Filling out the Ta 822 4 form online can streamline the process of documenting patient assessments in chemical dependence outpatient services. This guide will provide clear instructions to help users navigate each section effectively.

Follow the steps to complete the Ta 822 4 form accurately.

  1. Click ‘Get Form’ button to obtain the form and open it in the editor.
  2. Begin with the medical assessment section. Enter the patient's name, date of birth, gender, and admission date. Ensure to fill in vital signs such as temperature, pulse, respiratory rate, blood pressure, height, and weight.
  3. Continue by documenting the patient's eye and hair color, any visible bruises or physical abnormalities, and current medications. Note the presence of advanced directives, if any.
  4. Proceed to health history. Provide details of significant illnesses or accidents, surgical history, and any communicable disease history. List allergies and any relevant bladder or bowel function information.

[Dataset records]
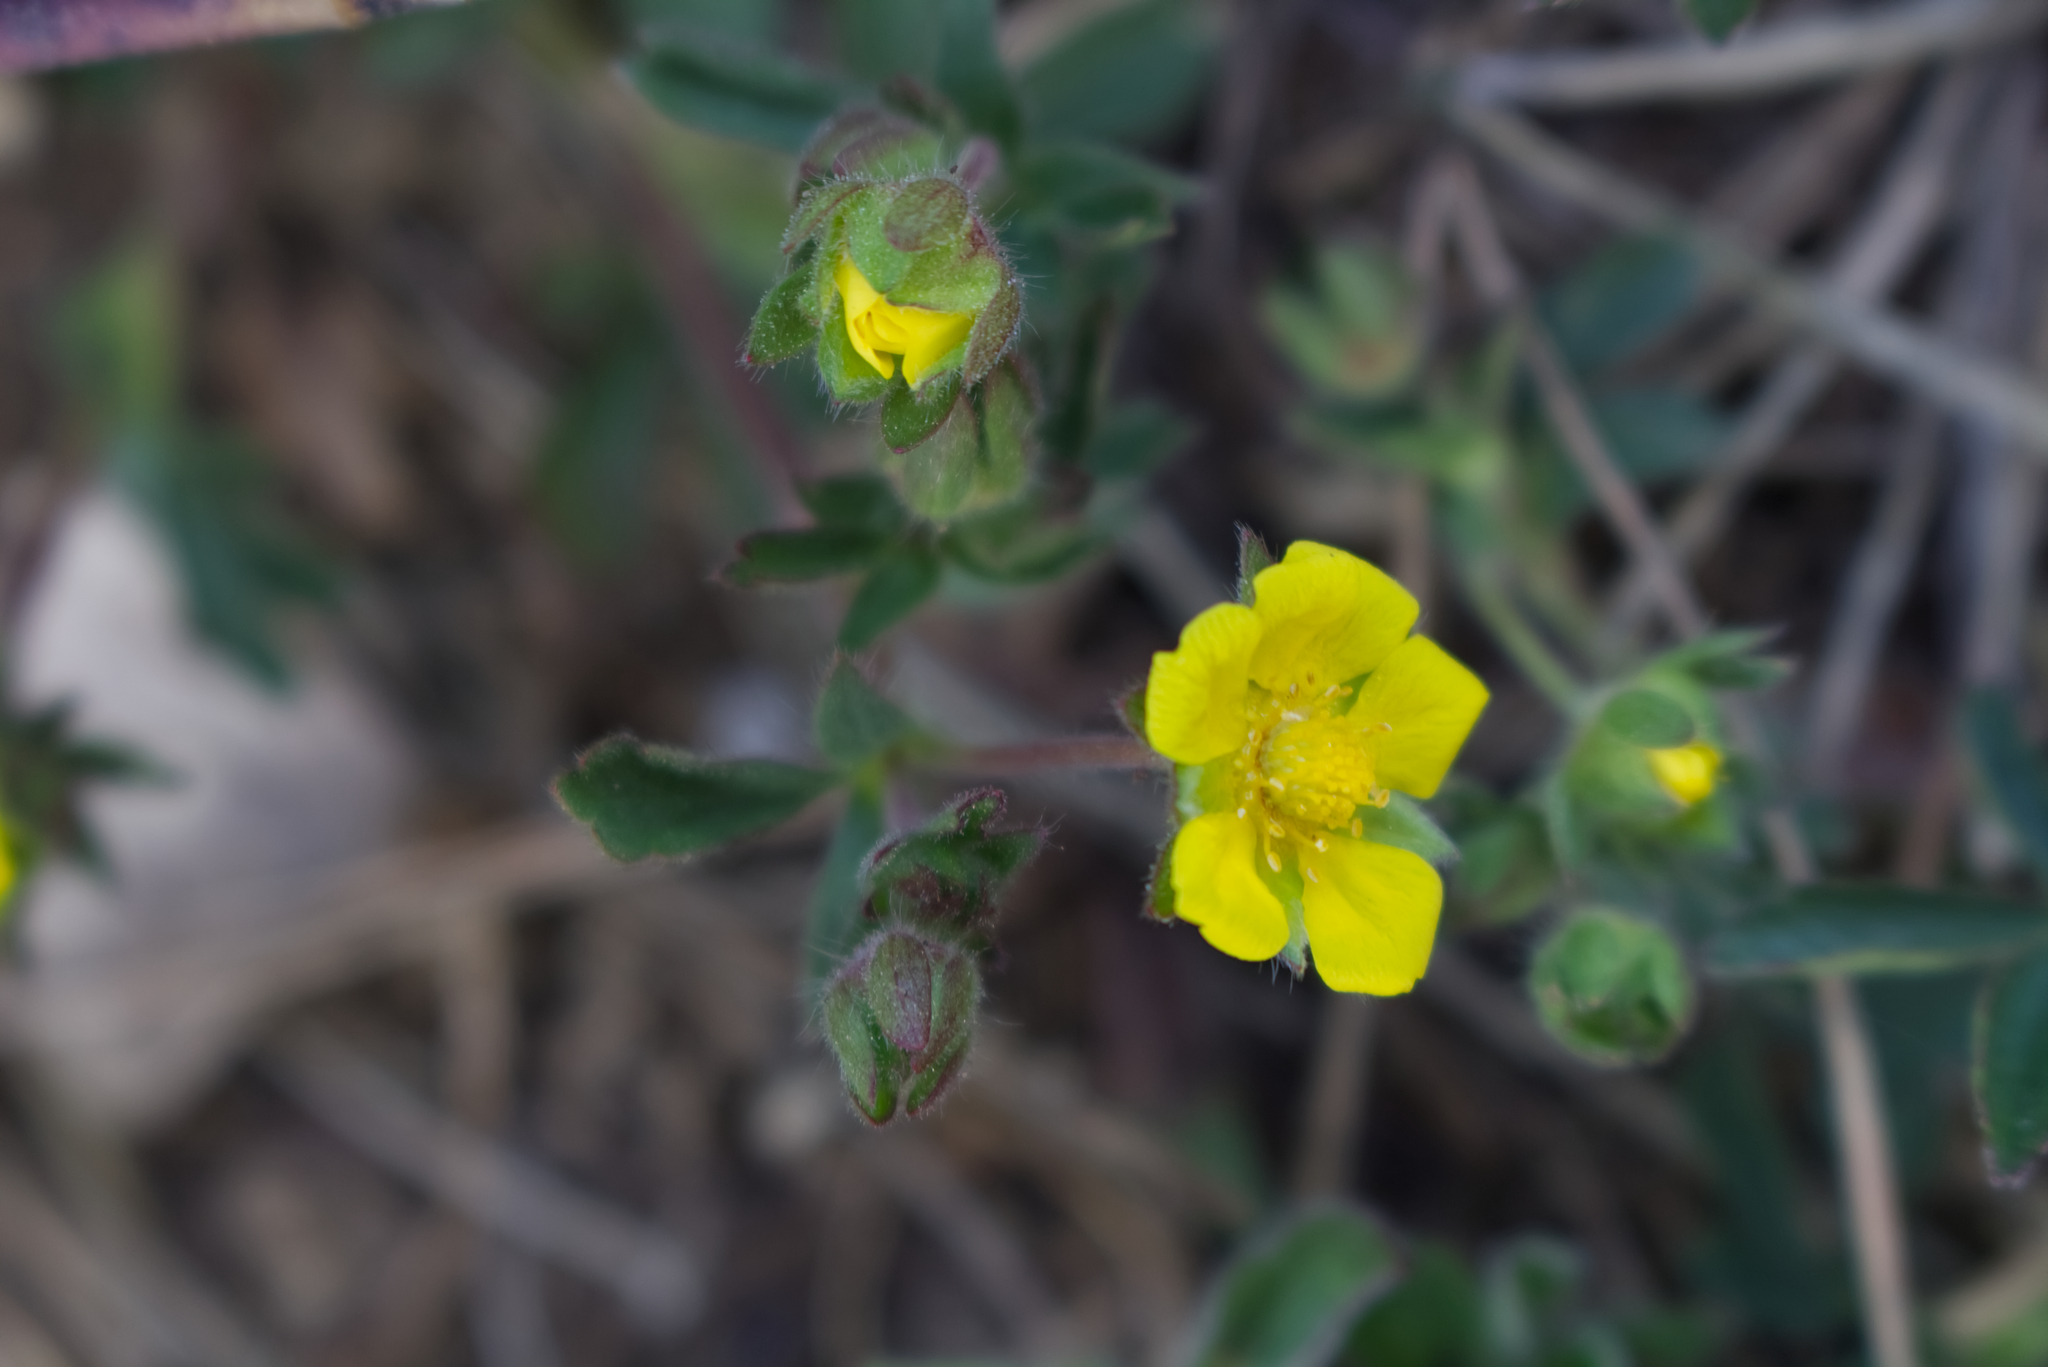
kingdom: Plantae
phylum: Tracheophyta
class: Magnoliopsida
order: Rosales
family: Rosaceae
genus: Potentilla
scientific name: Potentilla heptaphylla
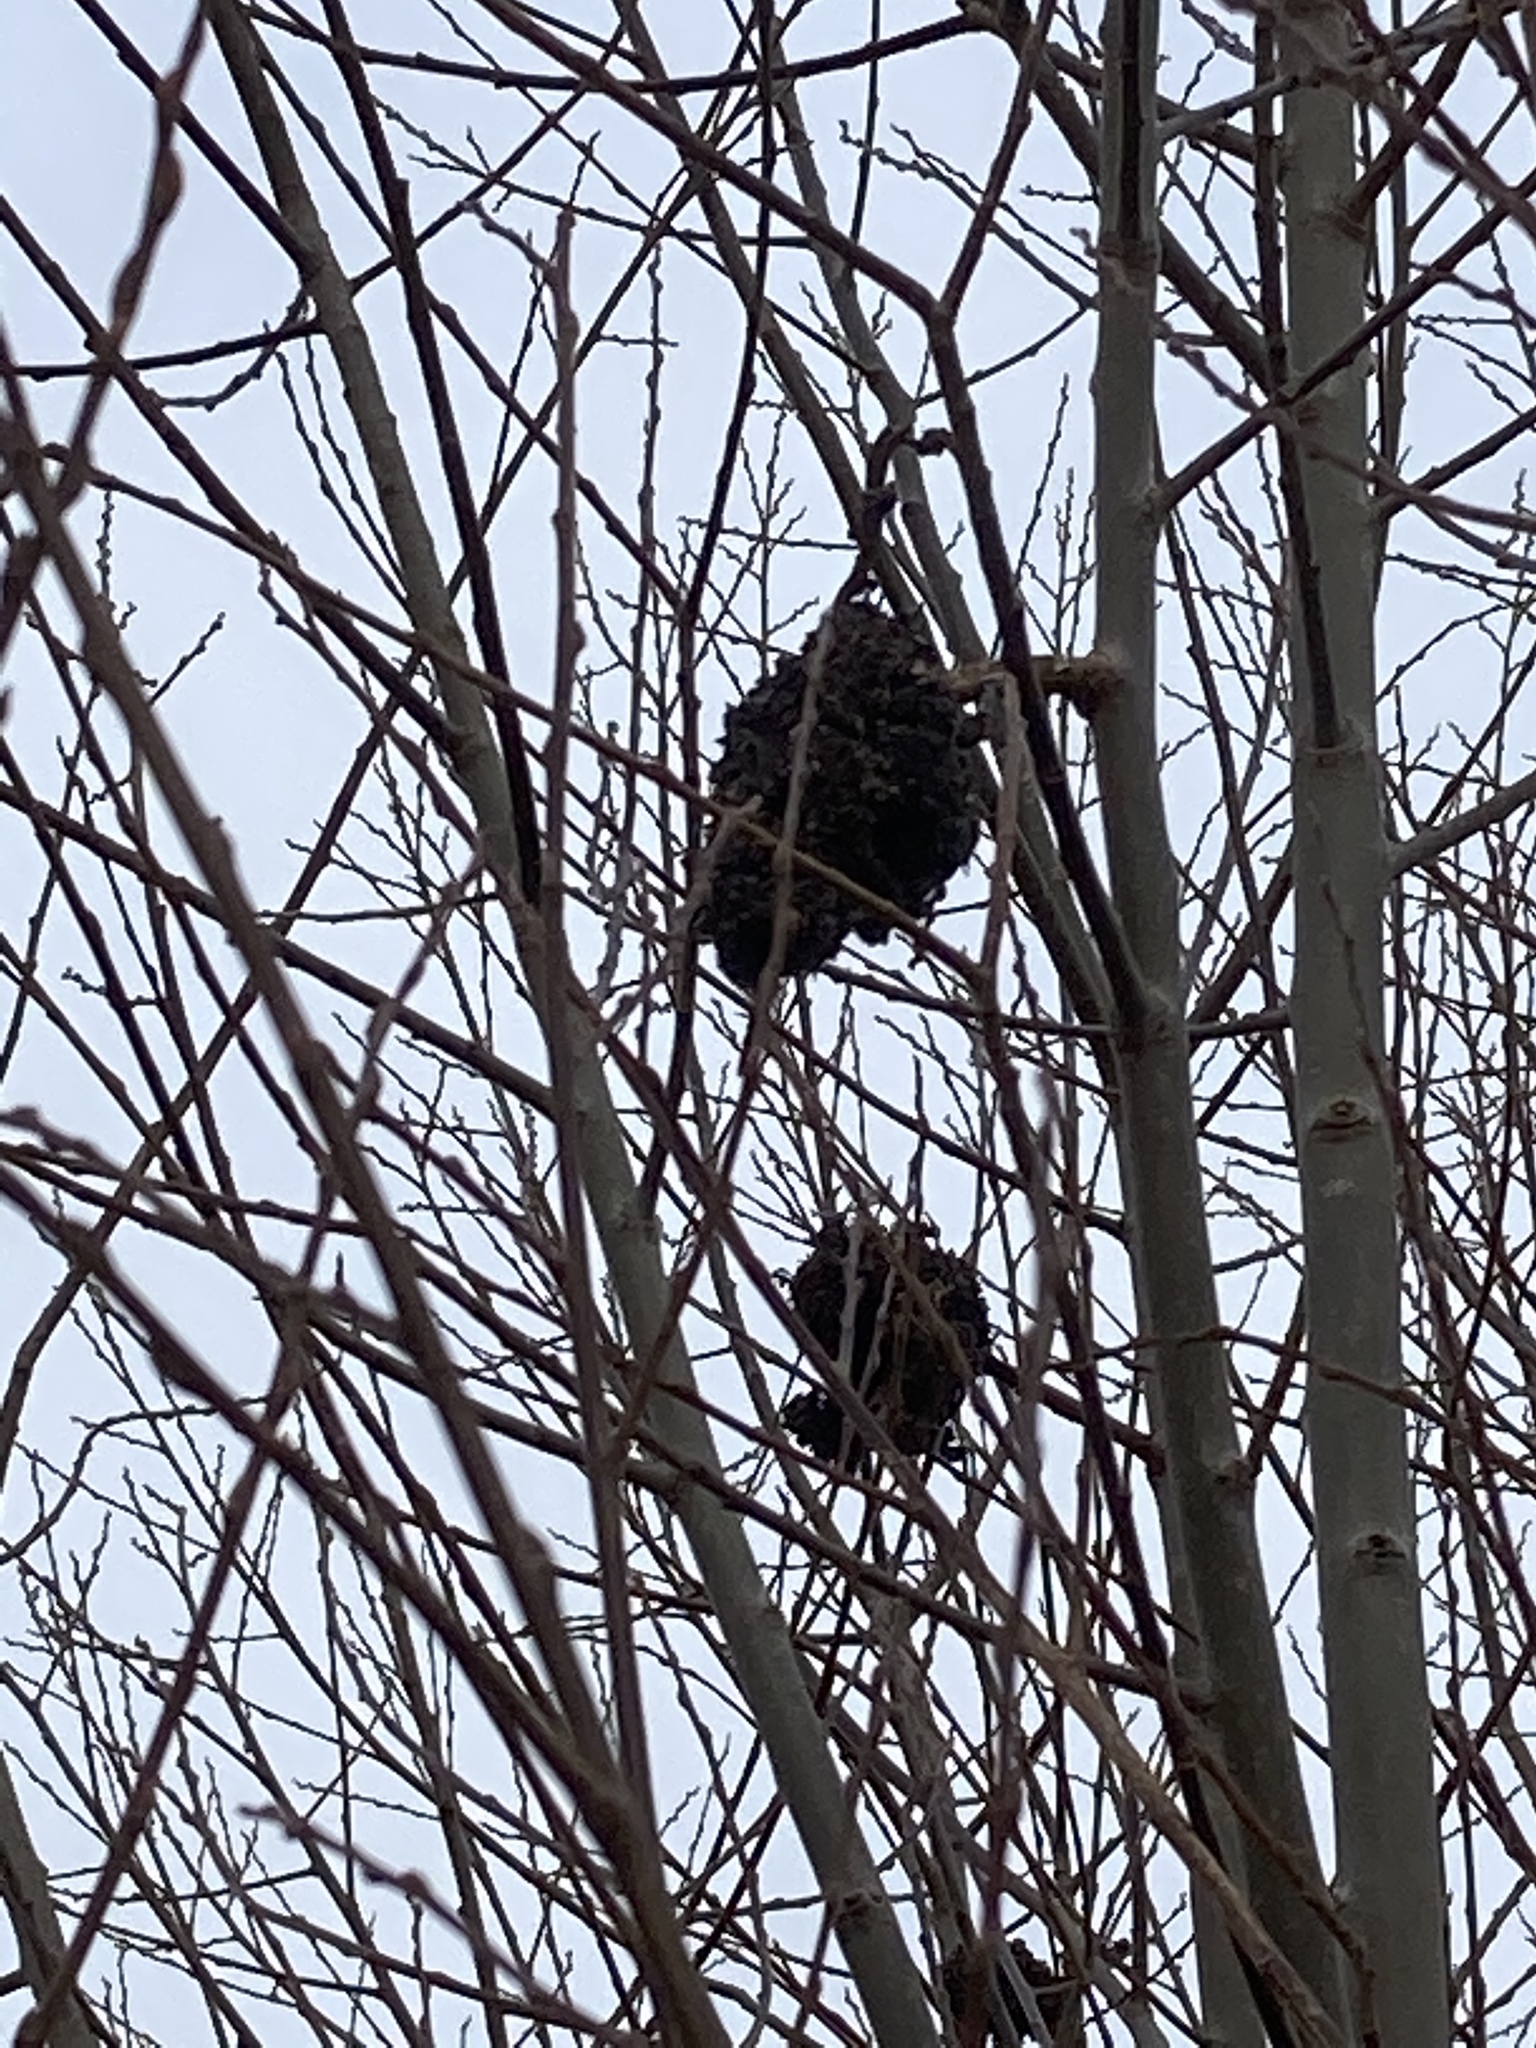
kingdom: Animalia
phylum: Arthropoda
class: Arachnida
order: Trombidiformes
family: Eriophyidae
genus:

* [Work to complete]
1 – According to the Ta 822 4 form instructions, which section should be filled in first after the form is opened in the editor?
2 – Rewrite the paragraph of the Ta 822 4 form instructions that begins "Filling out the Ta 822 4 form online" more briefly, keeping its main facts.

* [Task-by-task solutions]
1 – The medical assessment section.

2 – Completing the Ta 822 4 form online can simplify documenting patient assessments in chemical dependence outpatient services. This guide gives clear instructions for working through each section.